We waited with anticipation. My son jumped up and down with his arms high up in the air cheering as the ATV driven by park biologists came up the trail carrying the Brook Trout for release. We were at one of the two locations to release trout and there were two large bags filled with water that each held about 100 Brook Trout. We put the bags in the river so the trout could acclimate to the temperature of the water in their new home. They were able to release one bag each and of course they helped each other. There were other volunteers helping us as well. It was a beautiful sight to see all those brightly colored Brook Trout swim out into the stream. They went every direction; some under boulders, others to a gravel bar to hold under overhanging Rhododendron branches. All the while, The kids provided encouragement. “Go ahead little buddy, don’t be scared. You’re alright. This is your new home! Isn’t if beautiful? We love it here. We hope you will too.” I am happy to report the fish populations in Lynn Camp Prong have grown in abundance and the national park released an announcement to open the stream for fishing on February 28, 2015.
My daughter jumped right in the creek with the biologists
Fast forward to May, 2015 and another family day volunteering.

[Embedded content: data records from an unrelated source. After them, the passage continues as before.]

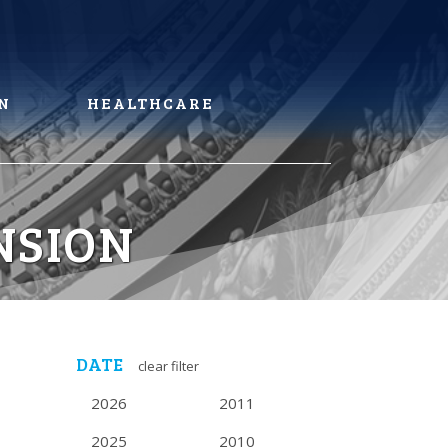
N
HEALTHCARE
NSION
DATE
clear filter
2026
2011
2025
2010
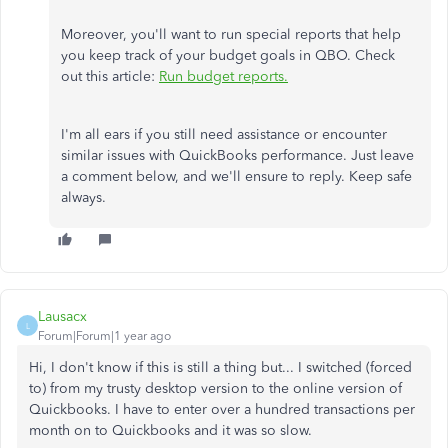
Moreover, you'll want to run special reports that help
you keep track of your budget goals in QBO. Check
out this article:
Run budget reports.
I'm all ears if you still need assistance or encounter
similar issues with QuickBooks performance. Just leave
a comment below, and we'll ensure to reply. Keep safe
always.
Lausacx
L
Forum|Forum|1 year ago
Hi, I don't know if this is still a thing but... I switched (forced
to) from my trusty desktop version to the online version of
Quickbooks. I have to enter over a hundred transactions per
month on to Quickbooks and it was so slow.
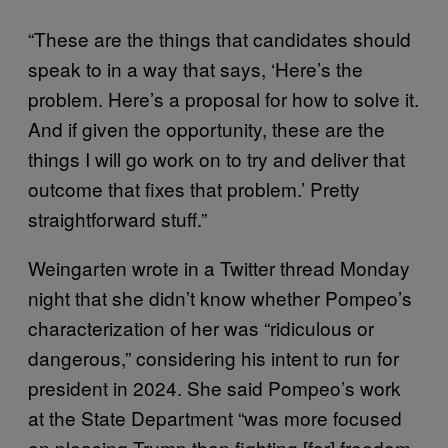
“These are the things that candidates should
speak to in a way that says, ‘Here’s the
problem. Here’s a proposal for how to solve it.
And if given the opportunity, these are the
things I will go work on to try and deliver that
outcome that fixes that problem.’ Pretty
straightforward stuff.”
Weingarten wrote in a Twitter thread Monday
night that she didn’t know whether Pompeo’s
characterization of her was “ridiculous or
dangerous,” considering his intent to run for
president in 2024. She said Pompeo’s work
at the State Department “was more focused
on pleasing Trump than fighting [for] freedom,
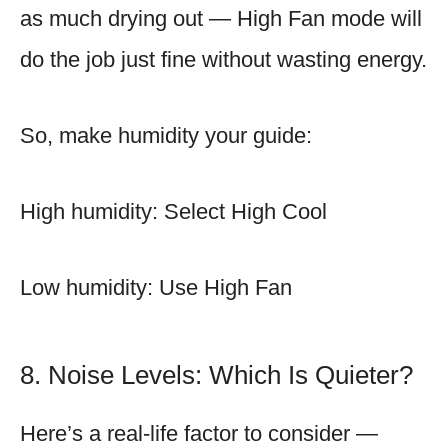
as much drying out — High Fan mode will
do the job just fine without wasting energy.
So, make humidity your guide:
High humidity: Select High Cool
Low humidity: Use High Fan
8. Noise Levels: Which Is Quieter?
Here’s a real-life factor to consider —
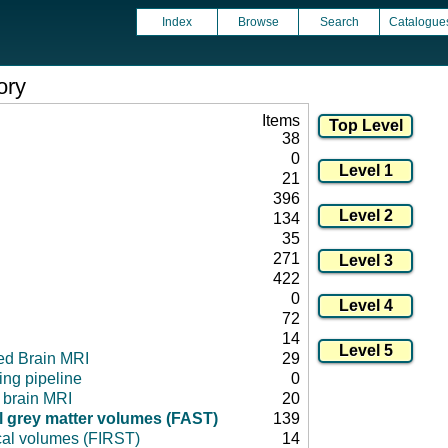
Index
Browse
Search
Catalogue
ory
Items
38
0
21
396
134
35
271
422
0
72
14
ed Brain MRI
29
ng pipeline
0
l brain MRI
20
 grey matter volumes (FAST)
139
cal volumes (FIRST)
14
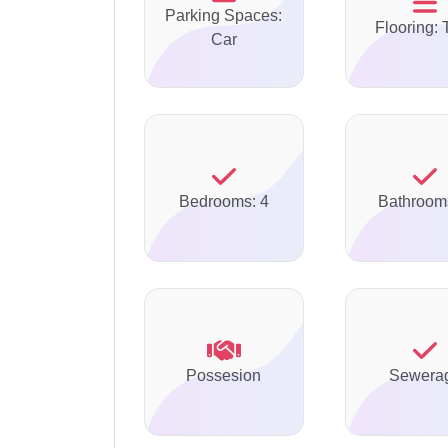
Parking Spaces:
Flooring: 
Car
Bedrooms: 4
Bathroom
Possesion
Sewera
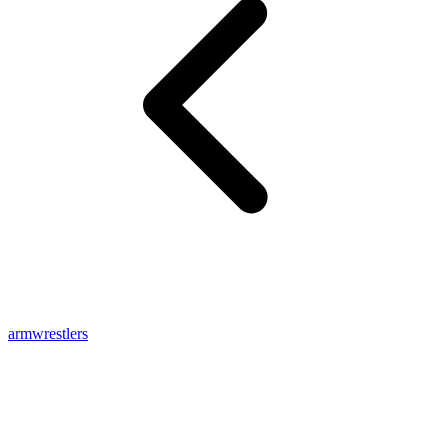
armwrestlers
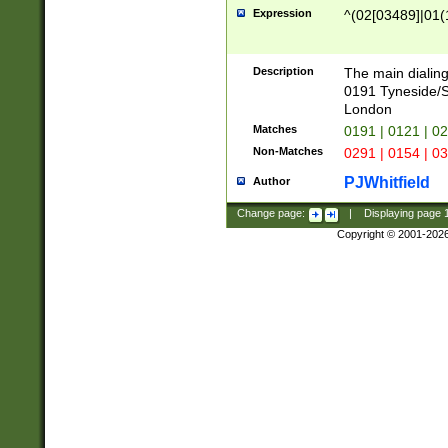
Expression
^(02[03489]|01(1
Description
The main dialing
0191 Tyneside/
London
Matches
0191 | 0121 | 0
Non-Matches
0291 | 0154 | 0
PJWhitfield
Author
Change page:
|
Displaying page
Copyright © 2001-202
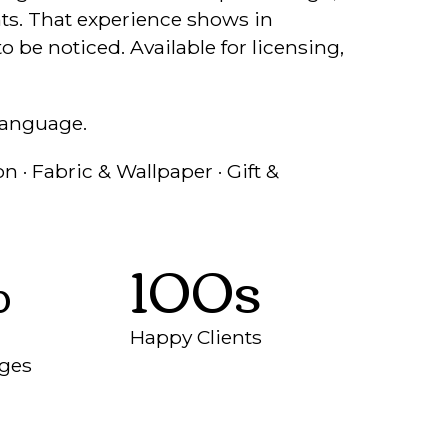
ents. That experience shows in
o be noticed. Available for licensing,
language.
n · Fabric & Wallpaper · Gift &
%
100s
Happy Clients
nges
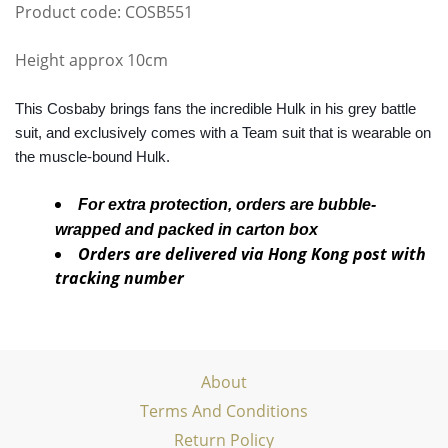
Product code: COSB551
Height approx 10cm
This Cosbaby brings fans the incredible Hulk in his grey battle
suit, and exclusively comes with a Team suit that is wearable on
the muscle-bound Hulk.
For extra protection, orders are bubble-
wrapped and packed in carton box
Orders are delivered via Hong Kong post with
tracking number
About
Terms And Conditions
Return Policy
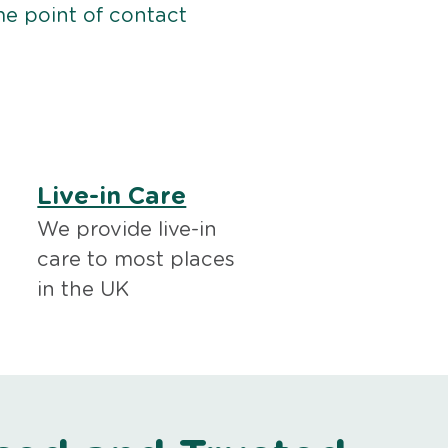
me point of contact
Live-in Care
We provide live-in
care to most places
in the UK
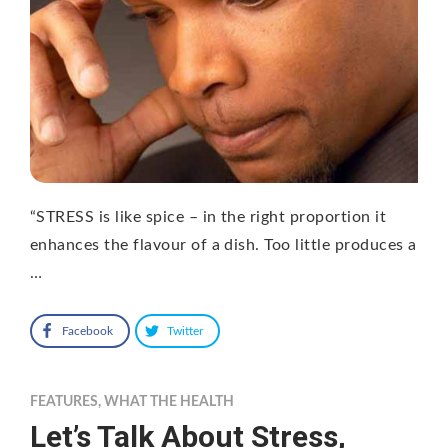
“STRESS is like spice – in the right proportion it
enhances the flavour of a dish. Too little produces a
…
Facebook
Twitter
FEATURES
,
WHAT THE HEALTH
Let’s Talk About Stress,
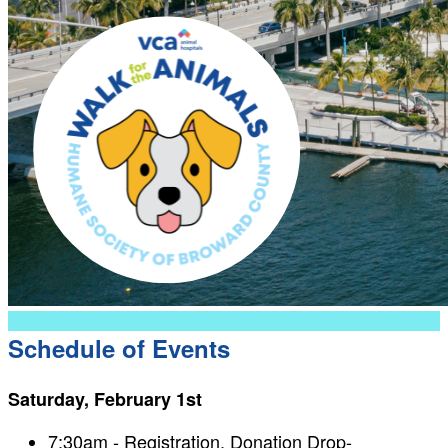
Schedule of Events
Saturday, February 1st
7:30am - Registration, Donation Drop-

The kids were excited to make the two mile hike up Lynn Camp Prong to work with the team monitoring the fisheries’ progress. My daughter was anxious. “I wonder if we will see any with the clipped fin?”
She was eager to know how they were doing and how much they had grown since she had her hands on them in Tom’s Creek. We started in the river with the biologists monitoring the stream and we set up the work station along the banks of the river. As we made our way up the river bank back to the work station, my daughter grabbed my hand and pulled me back. “Look out!” and I jumped back thinking I was about to step on a timber rattlesnake! “Chanterelles!” she announced and pointed to the ground right in front of us. We gently broke the stems off the mushrooms and filled her cap with her find. She was so excited to show everyone the treasure she had found. The mushrooms were a bonus find along the way that added nicely to our dinner that night!

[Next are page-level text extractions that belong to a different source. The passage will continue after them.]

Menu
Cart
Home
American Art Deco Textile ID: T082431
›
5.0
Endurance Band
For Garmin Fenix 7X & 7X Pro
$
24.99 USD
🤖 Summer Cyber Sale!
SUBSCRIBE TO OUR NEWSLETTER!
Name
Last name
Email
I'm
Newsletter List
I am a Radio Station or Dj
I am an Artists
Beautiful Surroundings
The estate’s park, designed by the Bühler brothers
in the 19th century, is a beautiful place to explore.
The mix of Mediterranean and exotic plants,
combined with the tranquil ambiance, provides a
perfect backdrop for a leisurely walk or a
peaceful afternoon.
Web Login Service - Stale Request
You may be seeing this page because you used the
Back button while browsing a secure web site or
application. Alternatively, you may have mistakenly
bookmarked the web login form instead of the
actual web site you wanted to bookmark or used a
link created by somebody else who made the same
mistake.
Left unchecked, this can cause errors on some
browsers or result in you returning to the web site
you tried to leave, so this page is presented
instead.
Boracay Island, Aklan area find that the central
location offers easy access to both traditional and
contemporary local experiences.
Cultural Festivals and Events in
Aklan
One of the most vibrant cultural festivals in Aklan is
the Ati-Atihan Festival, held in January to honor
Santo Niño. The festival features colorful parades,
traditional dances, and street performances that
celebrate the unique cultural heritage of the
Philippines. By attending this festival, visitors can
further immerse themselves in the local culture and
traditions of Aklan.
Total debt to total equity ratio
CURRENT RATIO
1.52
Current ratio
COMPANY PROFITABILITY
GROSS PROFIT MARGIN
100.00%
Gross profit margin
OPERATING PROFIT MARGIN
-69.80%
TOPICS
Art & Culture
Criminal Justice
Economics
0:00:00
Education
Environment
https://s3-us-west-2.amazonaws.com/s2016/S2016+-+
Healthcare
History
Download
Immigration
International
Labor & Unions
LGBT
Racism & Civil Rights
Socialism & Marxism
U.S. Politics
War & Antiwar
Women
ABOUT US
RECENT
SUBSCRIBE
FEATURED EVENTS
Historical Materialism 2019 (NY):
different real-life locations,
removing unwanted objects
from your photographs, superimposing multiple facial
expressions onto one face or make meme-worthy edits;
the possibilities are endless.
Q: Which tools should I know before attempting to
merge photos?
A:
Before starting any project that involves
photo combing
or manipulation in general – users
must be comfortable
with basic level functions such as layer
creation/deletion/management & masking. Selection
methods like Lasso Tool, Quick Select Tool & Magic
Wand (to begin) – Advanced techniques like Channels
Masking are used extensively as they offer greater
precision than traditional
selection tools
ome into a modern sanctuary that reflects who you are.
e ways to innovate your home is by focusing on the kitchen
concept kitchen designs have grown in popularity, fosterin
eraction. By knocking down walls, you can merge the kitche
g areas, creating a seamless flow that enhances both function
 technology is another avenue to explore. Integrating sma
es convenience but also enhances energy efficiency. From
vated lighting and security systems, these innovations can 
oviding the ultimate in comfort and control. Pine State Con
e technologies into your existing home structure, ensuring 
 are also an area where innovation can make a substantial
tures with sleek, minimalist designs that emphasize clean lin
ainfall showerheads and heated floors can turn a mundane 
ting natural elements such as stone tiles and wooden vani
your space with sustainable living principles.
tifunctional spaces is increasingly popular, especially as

Once the buckets of trout started coming in, the kids were right in the middle of the action, carefully pulling the trout one at a time from the bucket and putting them on the board for measuring and reading off the weight from the scale to the college intern who recorded the data. It made me proud to see the kids so involved in the entire process and to see how well the fisheries crew and volunteers accepted their help and encouraged their understanding of the world around them.

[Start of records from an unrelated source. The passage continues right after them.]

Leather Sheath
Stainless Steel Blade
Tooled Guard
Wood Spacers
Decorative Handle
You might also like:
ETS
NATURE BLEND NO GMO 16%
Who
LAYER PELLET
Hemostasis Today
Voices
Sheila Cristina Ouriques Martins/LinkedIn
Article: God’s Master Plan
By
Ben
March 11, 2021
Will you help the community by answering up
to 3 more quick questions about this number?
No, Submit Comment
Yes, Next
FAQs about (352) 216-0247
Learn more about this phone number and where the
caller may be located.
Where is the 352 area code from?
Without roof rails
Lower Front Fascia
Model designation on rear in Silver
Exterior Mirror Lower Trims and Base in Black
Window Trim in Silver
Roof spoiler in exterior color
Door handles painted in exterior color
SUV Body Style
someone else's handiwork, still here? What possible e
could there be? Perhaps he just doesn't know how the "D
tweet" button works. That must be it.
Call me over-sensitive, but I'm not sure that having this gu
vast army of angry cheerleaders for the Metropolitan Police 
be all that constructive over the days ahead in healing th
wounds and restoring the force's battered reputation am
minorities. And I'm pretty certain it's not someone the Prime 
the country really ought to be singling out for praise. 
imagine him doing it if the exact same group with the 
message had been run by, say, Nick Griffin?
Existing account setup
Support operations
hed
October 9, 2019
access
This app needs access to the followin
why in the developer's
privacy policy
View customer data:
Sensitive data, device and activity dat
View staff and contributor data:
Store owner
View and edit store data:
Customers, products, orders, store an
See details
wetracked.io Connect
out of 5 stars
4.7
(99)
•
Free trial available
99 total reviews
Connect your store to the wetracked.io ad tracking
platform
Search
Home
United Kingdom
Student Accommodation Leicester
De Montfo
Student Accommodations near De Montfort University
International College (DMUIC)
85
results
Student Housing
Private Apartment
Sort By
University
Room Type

When we got a chance to fish Lynn Camp Prong for the first time, wouldn’t you know my daughter’s first catch was a beautiful Brook Trout with a clipped adipose fin. My husband took this picture of her holding that ‘brookie’ and I shared it in an email with the head fisheries biologist whom we had volunteered with every step of the way.
As a mother, fly fishing guide and environmentalist, it put a lump in my throat as I watched and listened to the kids release the trout. I was teary eyed and smiling while trying to take pictures to capture the moment. What a day. What a lesson for my kids! That experience is one I know they will remember forever. Someday they will bring their children to this stream and say “I helped put these trout in this stream so they would be protected and preserved.”
As a fly fishing guide in East Tennessee and the Great Smoky Mountains National Park, I feel it is my responsibility to be an ambassador of the rivers and streams. As a parent, I feel it is my responsibility to teach my children how to become ambassadors of our environment and instill in them a passion to protect our natural resources. My hope is that if we share our passion for the environment with those around us, then they too will become passionate about protecting and preserving it.